Initial data from a phase II study of exemestane (Aromasin) as first-line treatment of advanced breast cancer in postmenopausal women suggest that the new agent may extend the time that patients remain free of tumor growth compared to tamoxifen (Nolvadex).
Initial data from a phase II study of exemestane (Aromasin) as first-line treatment of advanced breast cancer in postmenopausal women suggest that the new agent may extend the time that patients remain free of tumor growth compared to tamoxifen (Nolvadex). Tamoxifen is currently the hormonal agent of choice for first-line treatment of advanced breast cancer. The results of this study were presented at the annual meeting of the American Society of Clinical Oncology (ASCO).
New Standards of Care
The study compared the activity and safety of exemestane (25 mg/d) with tamoxifen (20 mg/d) as first-line hormonal therapy in postmenopausal women with advanced breast cancer. From 97 randomized patients, data on response are available for 63 and on toxicity, for 76. In the study, the median time to tumor progression in patients treated with exemestane was 8.9 months, compared with 5.2 months for those treated with tamoxifen.

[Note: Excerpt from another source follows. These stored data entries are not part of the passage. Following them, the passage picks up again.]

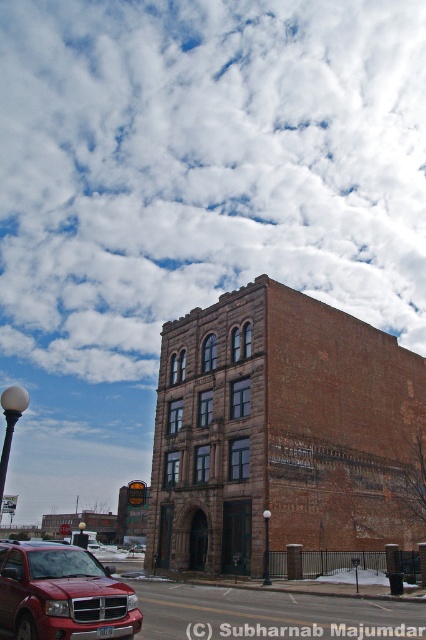
Question: Where is matte red suv at lower left located in relation to metallic red suv at lower left in the image?

Choices:
 (A) below
 (B) above

Answer: (B)

Question: Which object is the closest to the metallic red suv at lower left?

Choices:
 (A) matte red suv at lower left
 (B) white fluffy cloud at upper center

Answer: (A)

Question: Which point is closer to the camera taking this photo?

Choices:
 (A) (98, 627)
 (B) (85, 208)
 (C) (137, 544)

Answer: (A)

Question: Is white fluffy cloud at upper center bigger than matte red suv at lower left?

Choices:
 (A) no
 (B) yes

Answer: (B)

Question: Which object is farther from the camera taking this photo?

Choices:
 (A) white fluffy cloud at upper center
 (B) matte red suv at lower left

Answer: (A)

Question: Is white fluffy cloud at upper center closer to the viewer compared to matte red suv at lower left?

Choices:
 (A) no
 (B) yes

Answer: (A)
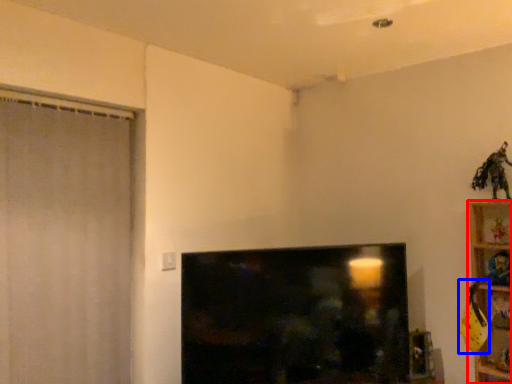
Question: Which point is further to the camera, furniture (highlighted by a red box) or toy (highlighted by a blue box)?

Choices:
 (A) furniture
 (B) toy

Answer: (B)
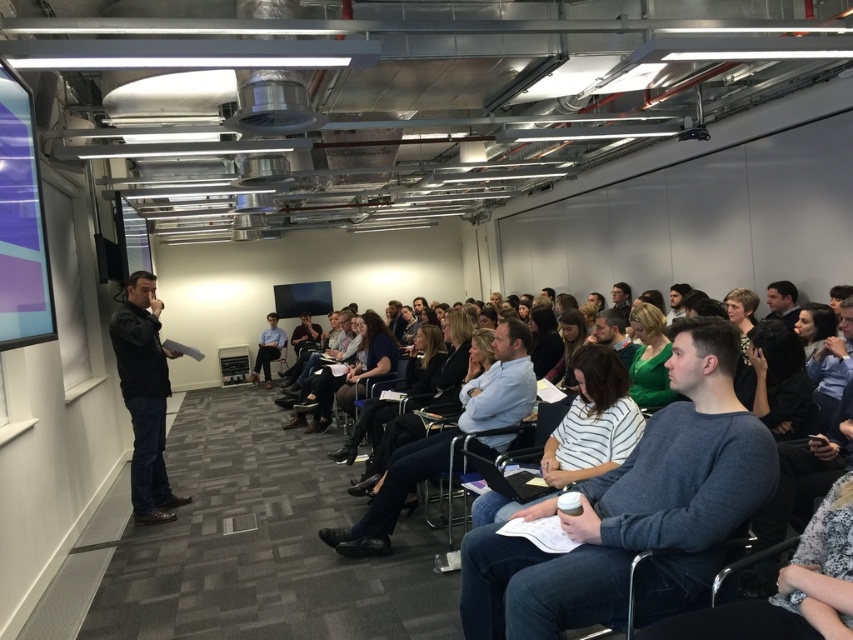
Question: Is light blue shirt at center below matte purple projection screen at left?

Choices:
 (A) no
 (B) yes

Answer: (B)

Question: Among these points, which one is nearest to the camera?

Choices:
 (A) (637, 316)
 (B) (16, 118)
 (C) (566, 348)
 (D) (599, 346)

Answer: (B)

Question: Is white striped shirt at center closer to camera compared to dark brown hair at center?

Choices:
 (A) yes
 (B) no

Answer: (A)

Question: Which point is farther to the camera?

Choices:
 (A) black leather jacket at left
 (B) blue shirt at center
 (C) light blue shirt at center
 (D) green matte shirt at center

Answer: (B)

Question: Is blue sweater at center to the right of black fabric at center from the viewer's perspective?

Choices:
 (A) no
 (B) yes

Answer: (A)

Question: Which point is closer to the camera?

Choices:
 (A) (653, 380)
 (B) (785, 387)
 (C) (569, 337)
 (D) (608, 360)

Answer: (D)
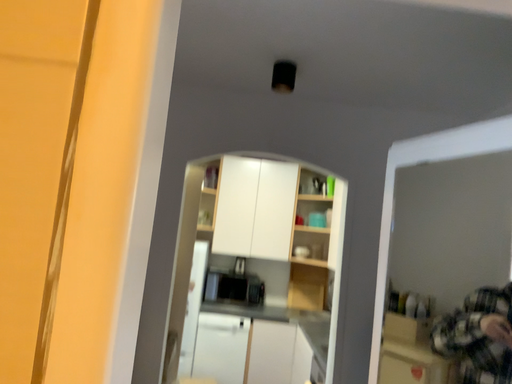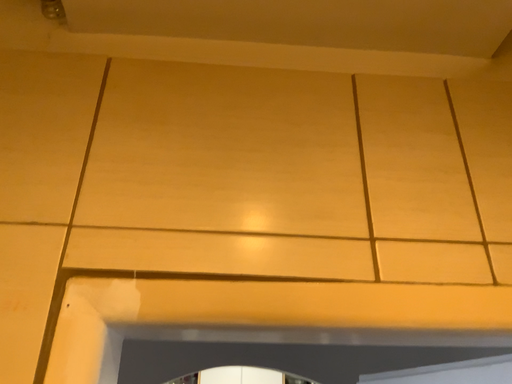
Question: Which way did the camera rotate in the video?

Choices:
 (A) rotated downward
 (B) rotated upward

Answer: (B)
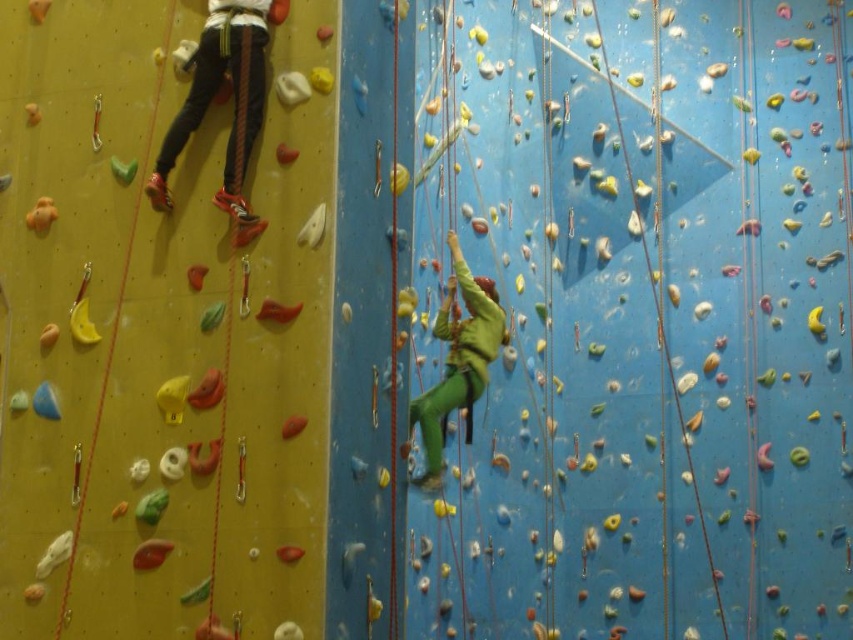
You are a photographer standing at the camera position. You want to take a clear photo of the matte black pants at left. However, the lighting in the room is poor. What adjustment should you make to your camera to ensure the pants are visible?

Since the matte black pants at left is 23.34 meters from the camera, you should increase the exposure time to allow more light to reach the sensor, ensuring the pants are visible despite the poor lighting.

You are standing at the entrance of the climbing facility and see the matte black pants at left. Based on their position, can you estimate their location in the image using coordinates?

The matte black pants at left are located at coordinates point (212, 97).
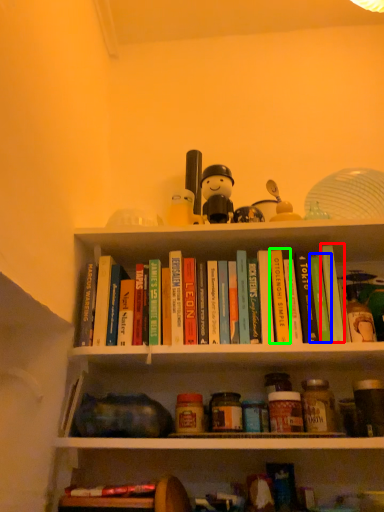
Question: Which object is the closest to the paperback book (highlighted by a red box)? Choose among these: paperback book (highlighted by a blue box) or paperback book (highlighted by a green box).

Choices:
 (A) paperback book
 (B) paperback book

Answer: (A)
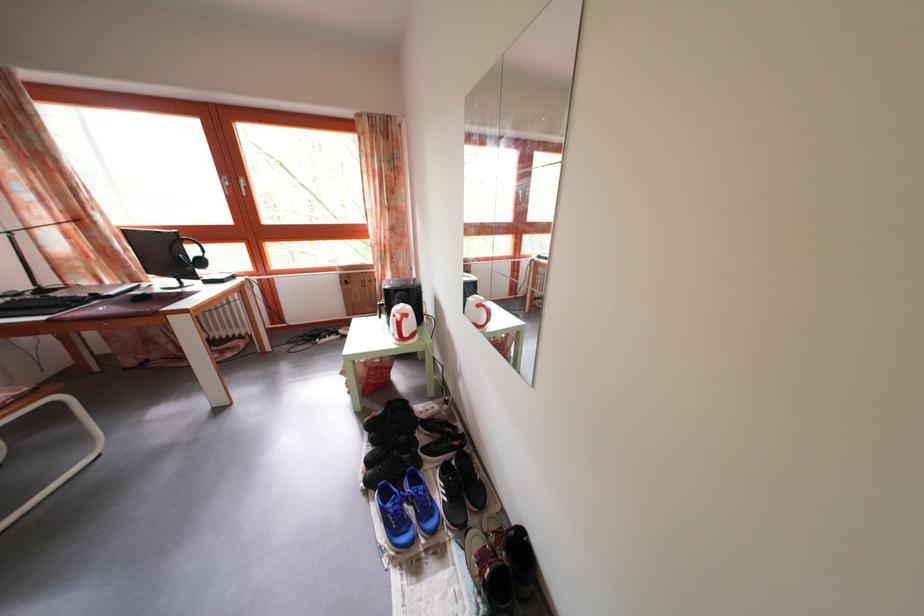
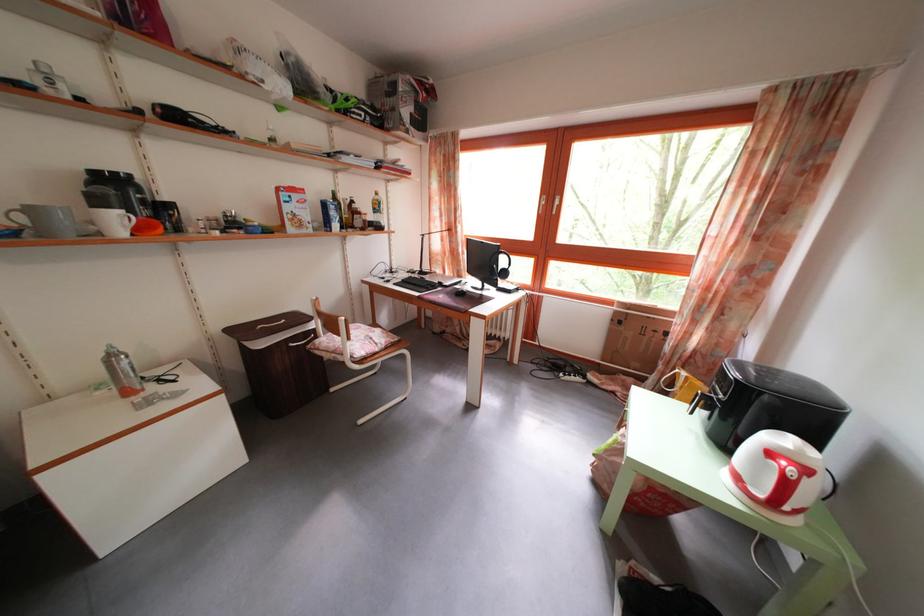
Question: How did the camera likely rotate?

Choices:
 (A) Left
 (B) Right
 (C) Up
 (D) Down

Answer: (A)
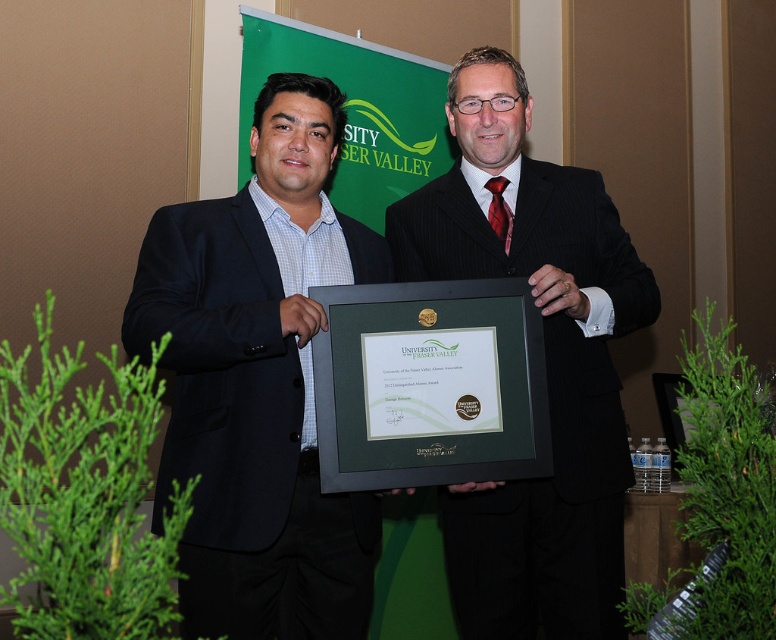
From the picture: You are an event organizer and need to arrange seating for two guests wearing the black pinstripe suit at center and the dark blue fabric business suit at center. Based on their positions in the image, which guest should sit closer to the stage?

The black pinstripe suit at center is located above the dark blue fabric business suit at center in the image, which suggests they are standing closer to the front. Therefore, the guest in the black pinstripe suit at center should sit closer to the stage.

Consider the image. You are standing in the same room as the two men and want to take a photo of the black pinstripe suit at center. Where should you aim your camera to capture it?

You should aim your camera at point 0.630 on the x axis and 0.707 on the y axis to capture the black pinstripe suit at center.

You are standing in front of the two men holding the certificate. Which object corresponds to the point with coordinates (548, 403)?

These preliminary results are striking, said Robert J. Paridaens, MD, PhD, professor and head of the medical oncology clinic, University Hospital Gasthuisberg, Catholic University Leuven, Leuven, Belgium. The data suggest that Aromasin challenges the standard of care, which may be confirmed by moving to a phase III trial involving a larger number of patients in order to allow a true and statistically valid comparison.
The Trials Continue
Approved by the US Food and Drug Administration in the fourth quarter of 1999, exemestane is indicated for the treatment of advanced breast cancer in postmenopausal women whose tumors have stopped responding to antiestrogen therapy, such as tamoxifen. It is the first in a new class of oral hormonal inactivator therapies that work by selectively targeting and irreversibly binding to the aromatase enzyme, which is required to produce estrogen. Exemestane interferes with the supply of estrogen to cancerous cells and prevents the cells from continuing to grow.
The unique mechanism of action and other clinical trial results to date prompted the European Organization for Research and Treatment of Cancer (EORTC) to conduct this phase II study. Based on these initial results, the EORTC initiated an identically designed large phase III trial. A National Surgical Adjuvant Breast and Bowel Project (NSABP) study of exemestane began in mid-2000.
Exemestane is also being studied for chemoprevention and was found to be well tolerated. Women treated with exemestane experienced the following side effects, compared to those treated with tamoxifen: grade 2/3 fatigue (5% vs 13%), pain (11% vs 18%), hot flushes (3% vs 15%), sweating (0% vs 10%), edema (3% vs 8%), nausea (3% vs 8%), and dyspnea (11% vs 5%). There was no difference between the two groups in the incidence of weight gain (5% vs 5%).